> **Exercise brief**:
Change every occurrence of "chart" to "graph" in the listing, keep everything else the same, and don't include the pictures in your answer.

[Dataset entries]
════════════════════

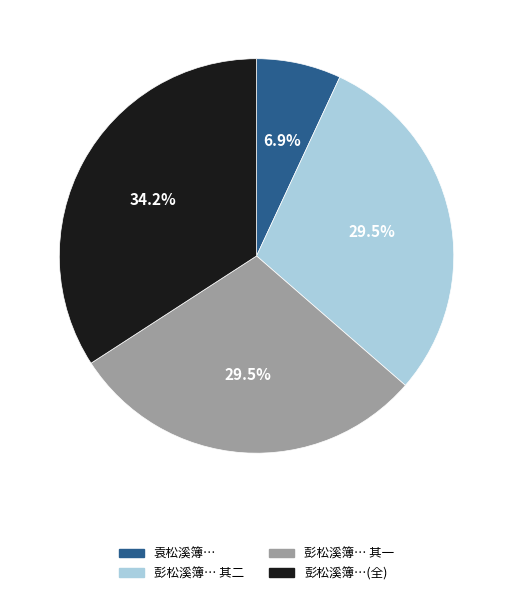

Does any single category account for the majority?

No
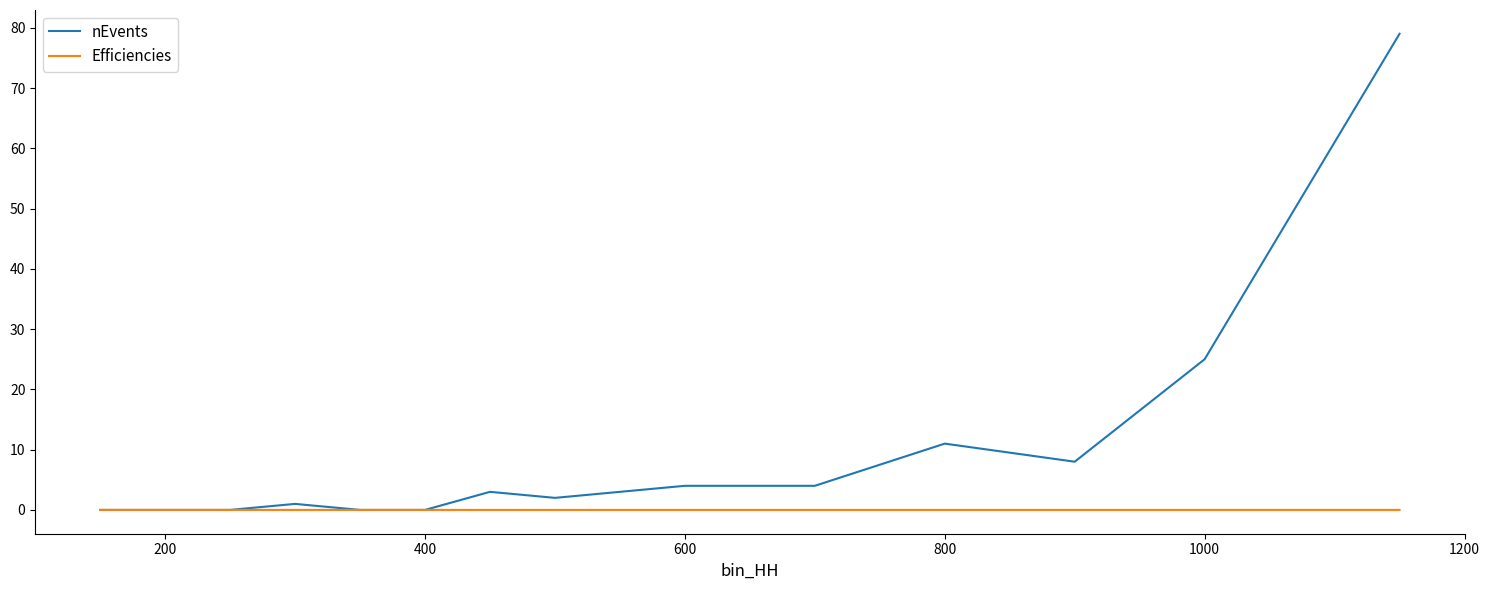

List the series in order of their overall mean, highest first.

nEvents, Efficiencies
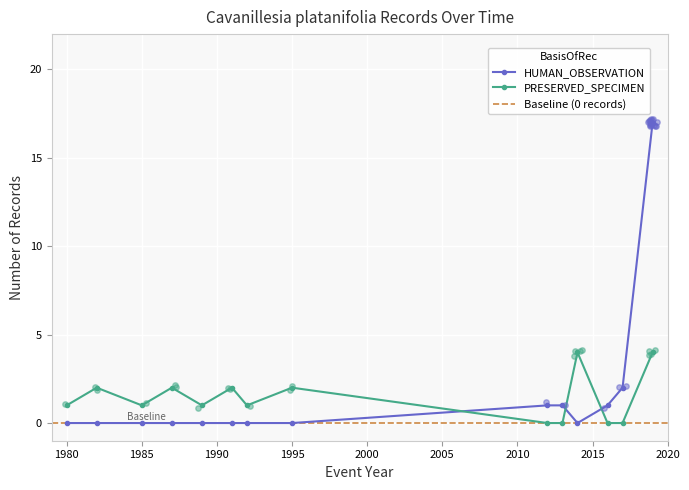

True or false: HUMAN_OBSERVATION has a value of 8 at 1995.

False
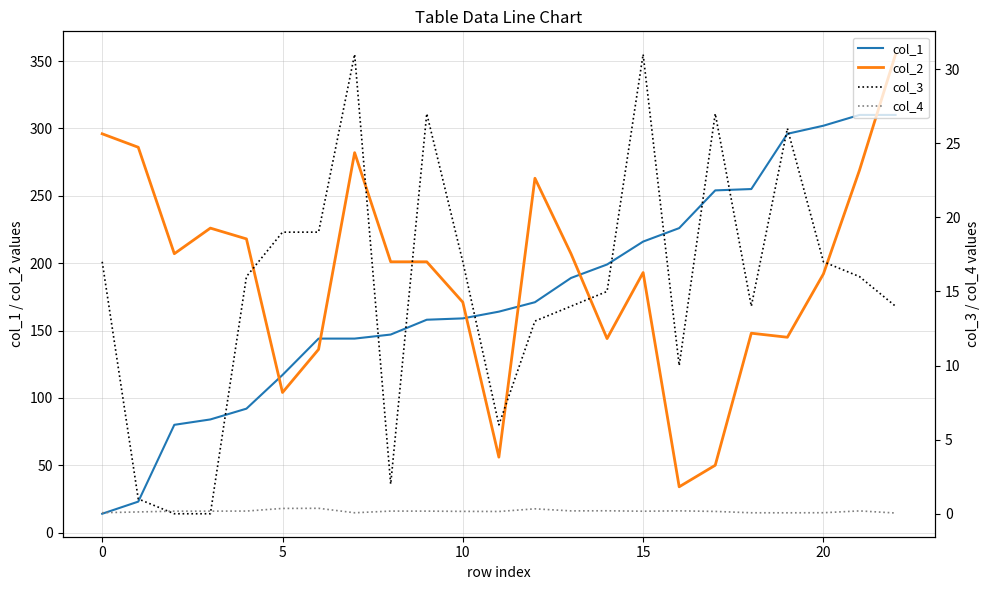

True or false: col_4 and col_2 cross at least once.

False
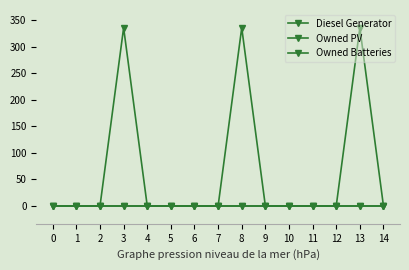

True or false: Diesel Generator and Owned Batteries intersect in this chart.

False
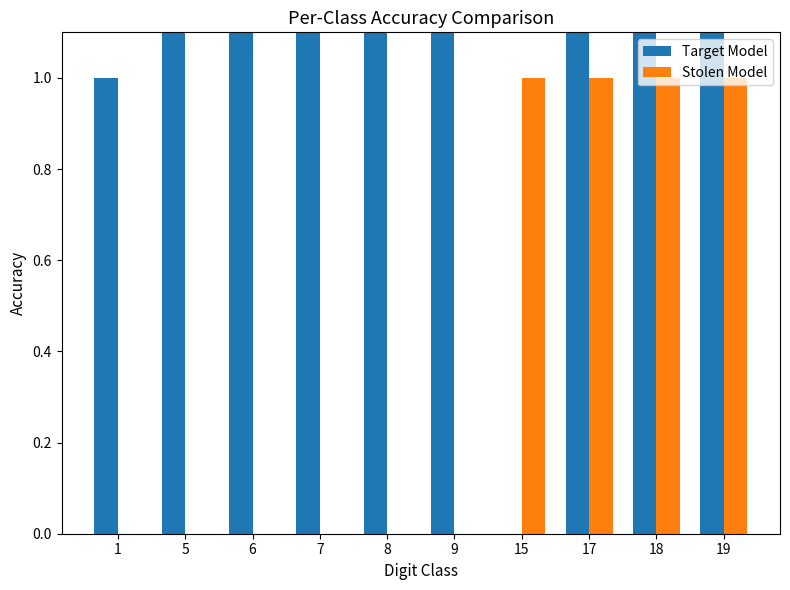

True or false: Target Model has a value of 7 at 7.

True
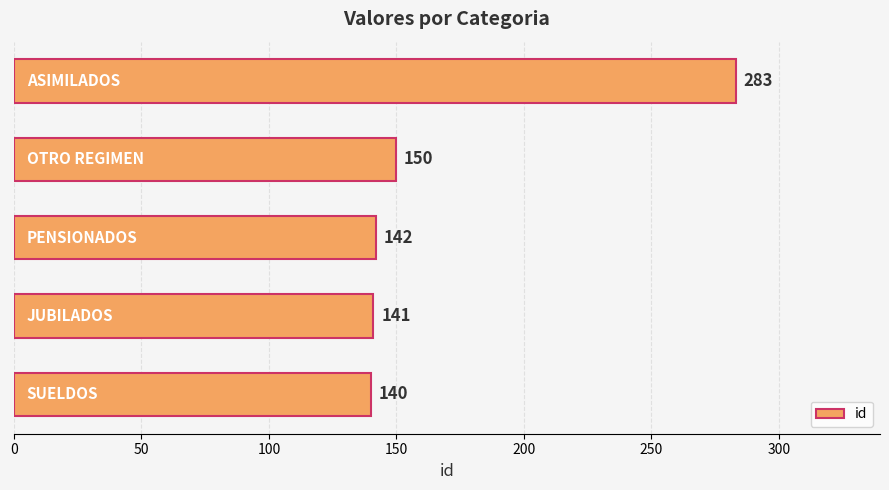

What is the minimum value shown in the chart?

140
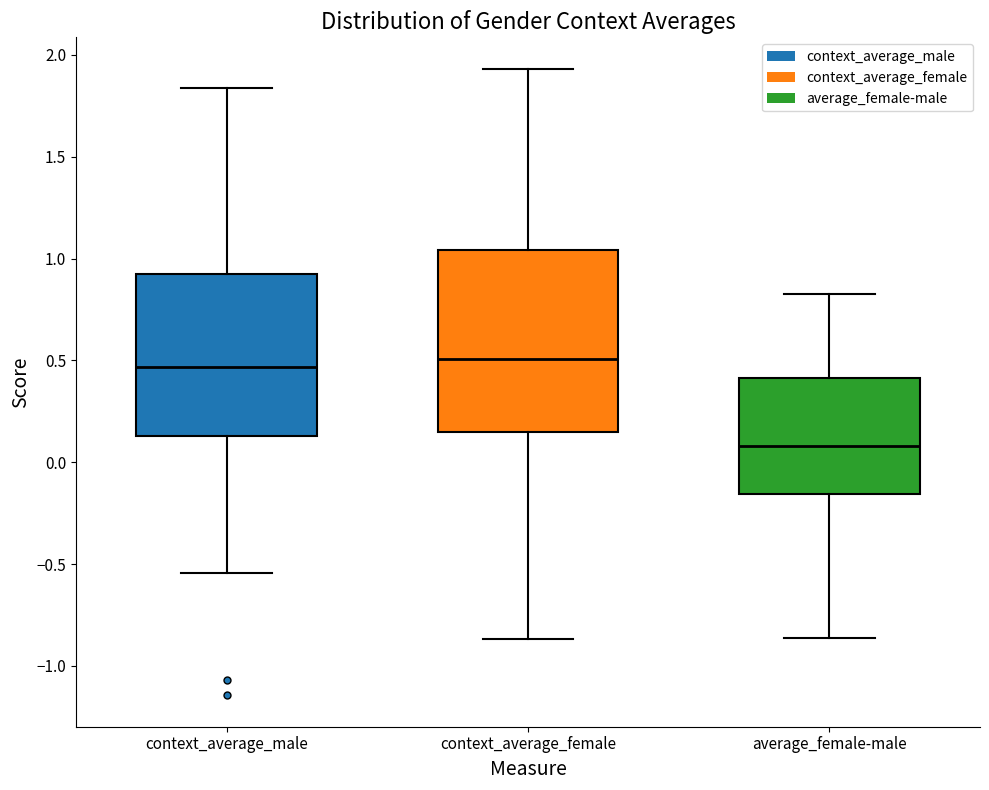

Comparing the boxes themselves (not the whiskers), which one is the tallest?

context_average_female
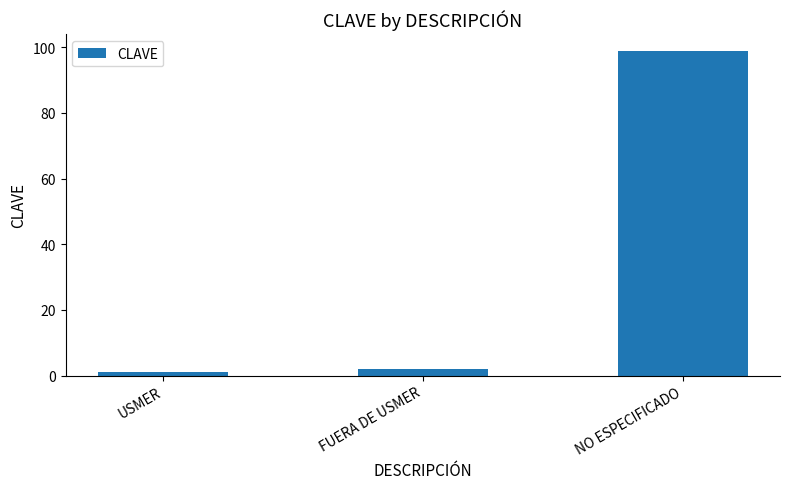

Which label corresponds to the smallest value in the chart?

USMER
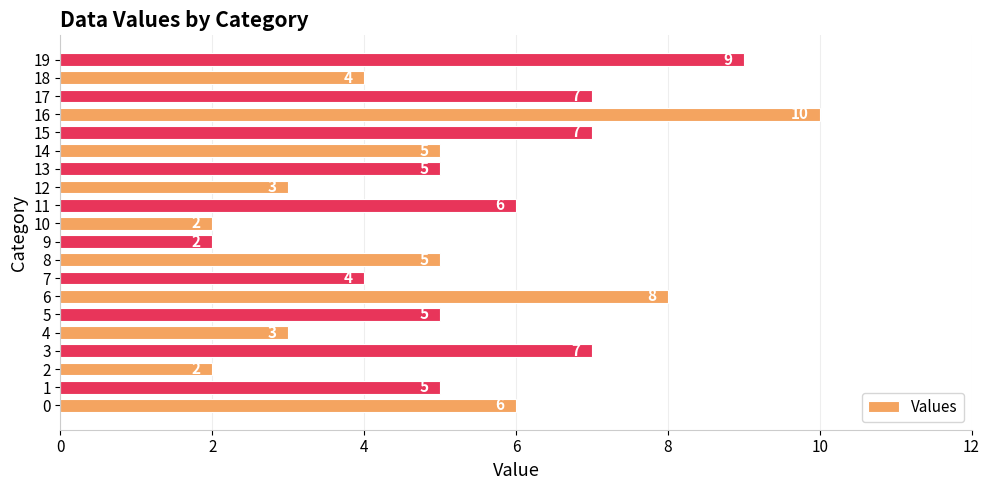

What is the greatest value displayed?

10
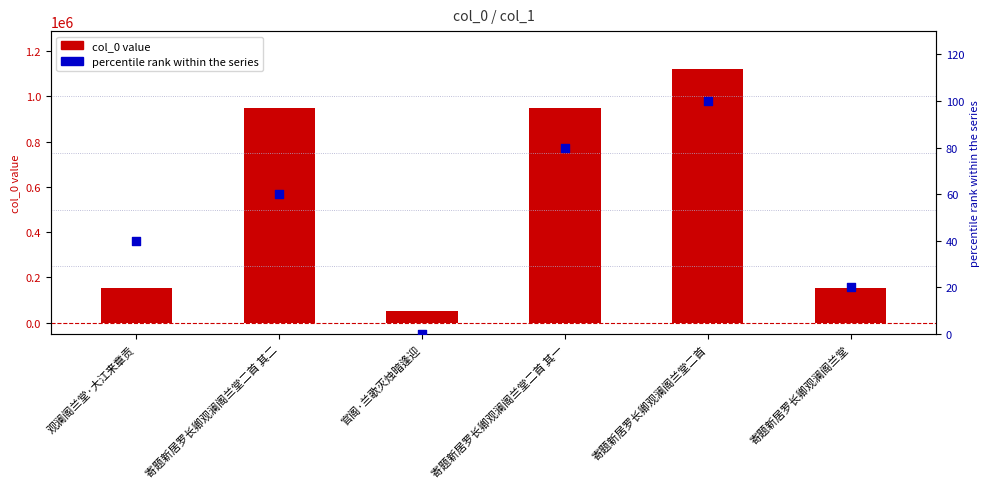

What is the total value across all series at 寄题新居罗长卿观澜阁兰堂二首 其二?

949006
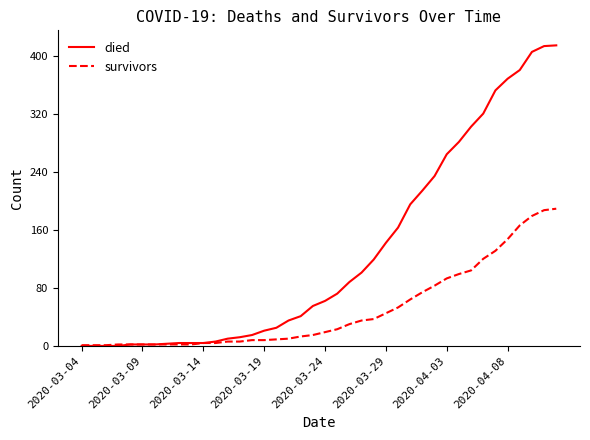

What is the average value of the survivors series?

49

════════════════════

> **Reply to the task**:
Does any single category account for the majority?

No

List the series in order of their overall mean, highest first.

nEvents, Efficiencies

True or false: HUMAN_OBSERVATION has a value of 8 at 1995.

False

True or false: col_4 and col_2 cross at least once.

False

True or false: Diesel Generator and Owned Batteries intersect in this graph.

False

True or false: Target Model has a value of 7 at 7.

True

What is the minimum value shown in the graph?

140

Comparing the boxes themselves (not the whiskers), which one is the tallest?

context_average_female

Which label corresponds to the smallest value in the graph?

USMER

What is the greatest value displayed?

10

What is the total value across all series at 寄题新居罗长卿观澜阁兰堂二首 其二?

949006

What is the average value of the survivors series?

49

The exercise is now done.